Over the last year or so, “big data” has become a major buzzword in the ICT/tech space, with projections that it will revolutionise business and how data is used and processed. Although we may all inherently understand what is meant by the term “big data”, the implications may not be as apparent. This post provides an overview of big data, along with key trends and challenges, and discusses some of the implications of big data to the Caribbean.
What is big data?
Typically, “big data” speaks to very large data sets that cannot be readily processed or analysed by traditional software tools, such as databases, within a reasonable period of time. There is no finite definition for big data, as it can be generated from a variety of sources, including but not limited to:
- web server logs
- traffic flow sensors
- satellite imagery
- broadcast audio streams
- banking transactions
- social media chatter
- web pages and logs
- scans of government documents
- financial market data, etc.
However, having said this, the following three characteristics (the 3 V’s) tend to be evident when speaking about big data:
- Volume. Volume speaks to the size of the data sets that are being created and must be processed. The reference size is continually changing – from Gigabytes, to Terrabytes and Pentabytes, and beyond. These exceedingly large data sets make collation and manipulation time consuming and expensive when conventional data processing tools are used.
- Velocity. Velocity refers to the rate at which the data is being generated, and so must be captured, and/or the rate at which it must be processed to produce the desired outputs. For example, it might be essential for a business to be able to process data without significant delay (as real time as possible), in order to identify potential fraud, or to update user recommendations.
- Variety. As mentioned above, big data can be generated from a variety of sources. However, there is also a growing appreciation that more meaningful insights can be generated when different streams of data are analysed together.
Big trends and concerns associated big data
Outlined below are a few of the trends anticipated through big data, along with some of the concerns or disadvantages likely to eventuate.
- As processing speeds, storage, analytic tools and technologies improve, reliance on big data is will become increasingly commonplace, and may not be limited to large corporations as currently obtains.
- Data will become even more commoditised than it is today. The value of information is likely to become more quantifiable, but due to its value to organisations, it is also likely to be seen as highly proprietary by those who own the data.
- Big data is expected to be a major contributor to efforts to improve user/customer experience. As indicated in our reports from the e-G8 Forum held in May 2011, there is a growing shift to provide ultra-personalised, and even individualised, products and services.
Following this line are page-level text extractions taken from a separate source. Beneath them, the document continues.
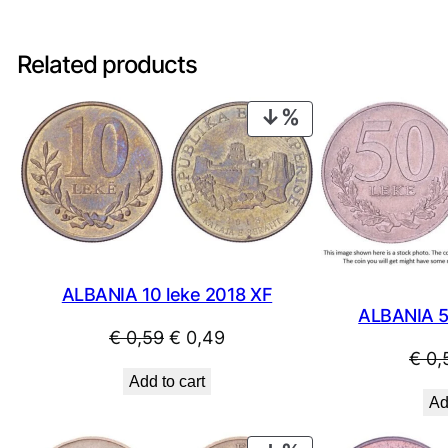
Related products
PRODUCT
ON
SALE
ALBANIA 10 leke 2018 XF
ALBANIA 5
Original
Current
€
0,59
€
0,49
€
0,
price
price
Add to cart
was:
is:
Ad
€ 0,59.
€ 0,49.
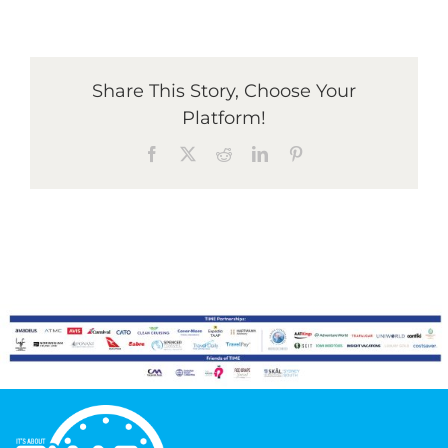
Graduates
Share This Story, Choose Your
Platform!
News & Media
Facebook
X
Reddit
LinkedIn
Pinterest
TIME Marketplace
Contact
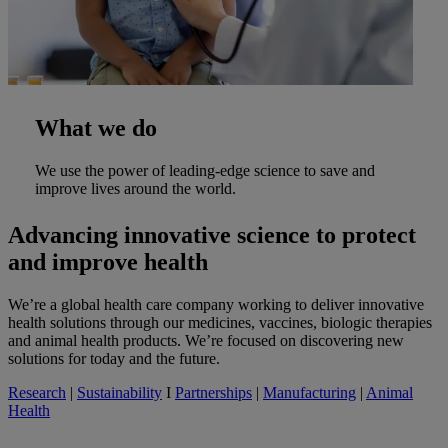
What we do
We use the power of leading-edge science to save and
improve lives around the world.
Advancing innovative science to protect
and improve health
We’re a global health care company working to deliver innovative
health solutions through our medicines, vaccines, biologic therapies
and animal health products. We’re focused on discovering new
solutions for today and the future.
Research
|
Sustainability
I
Partnerships
|
Manufacturing
|
Animal
Health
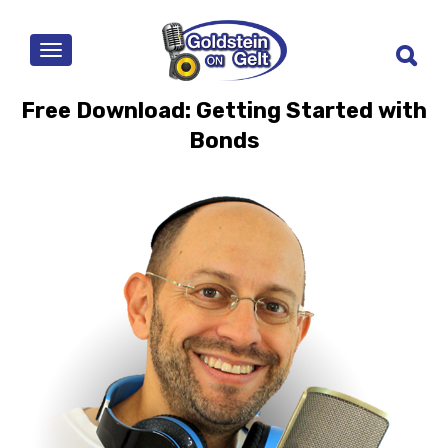
MENU
Free Download: Getting Started with
Bonds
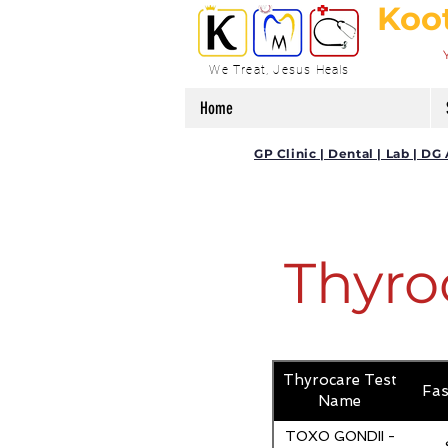
Koo
We Treat, Jesus Heals
Home
GP Clinic | Dental | Lab | 
Thyro
Thyrocare Test
Fas
Name
TOXO GONDII -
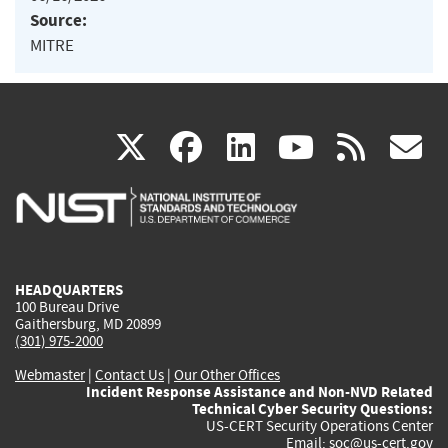
Source:
MITRE
(link
(link
(link
(link
(
X
facebook
linkedin
youtu
rss
g
is
is
is
is
i
external)
external)
external)
external)
e
HEADQUARTERS
100 Bureau Drive
Gaithersburg, MD 20899
(301) 975-2000
Webmaster
|
Contact Us
|
Our Other Offices
Incident Response Assistance and Non-NVD Related
Technical Cyber Security Questions:
US-CERT Security Operations Center
Email:
soc@us-cert.gov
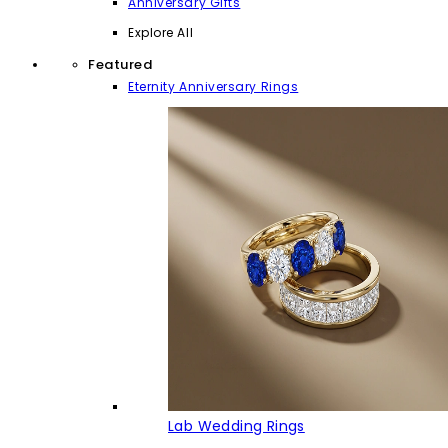
Anniversary Gifts
Explore All
Featured
Eternity Anniversary Rings
Lab Wedding Rings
Developing such capabilities requires considerable volumes of individual user data to be processed and analysed in an iterative manner in order to produce (hopefully) accurate and timely results.
- Many experts are predicting that although considerable growth in big data is anticipated, there will be a shortage of suitably skilled persons to serve that area. For example, global management consulting firm, McKinsey, has predicted that
…[b]y 2018, the United States alone could face a shortage of 140,000 to 190,000 people with deep analytical skills as well as 1.5 million managers and analysts with the know-how to use the analysis of big data to make effective decisions…
- On the other hand, consumers may need to be prepared to make even greater trade-offs with regard to privacy and personal security in order to facilitate the data mining necessary to produce better predictive models and more accurate outputs.
- Finally, although big data may offer new and different opportunities for our societies, its capture, curation, storage and analysis might remain relatively expensive into the foreseeable future. As a result, it is unlikely to contribute, in any significant degree, to the narrowing of the digital divide.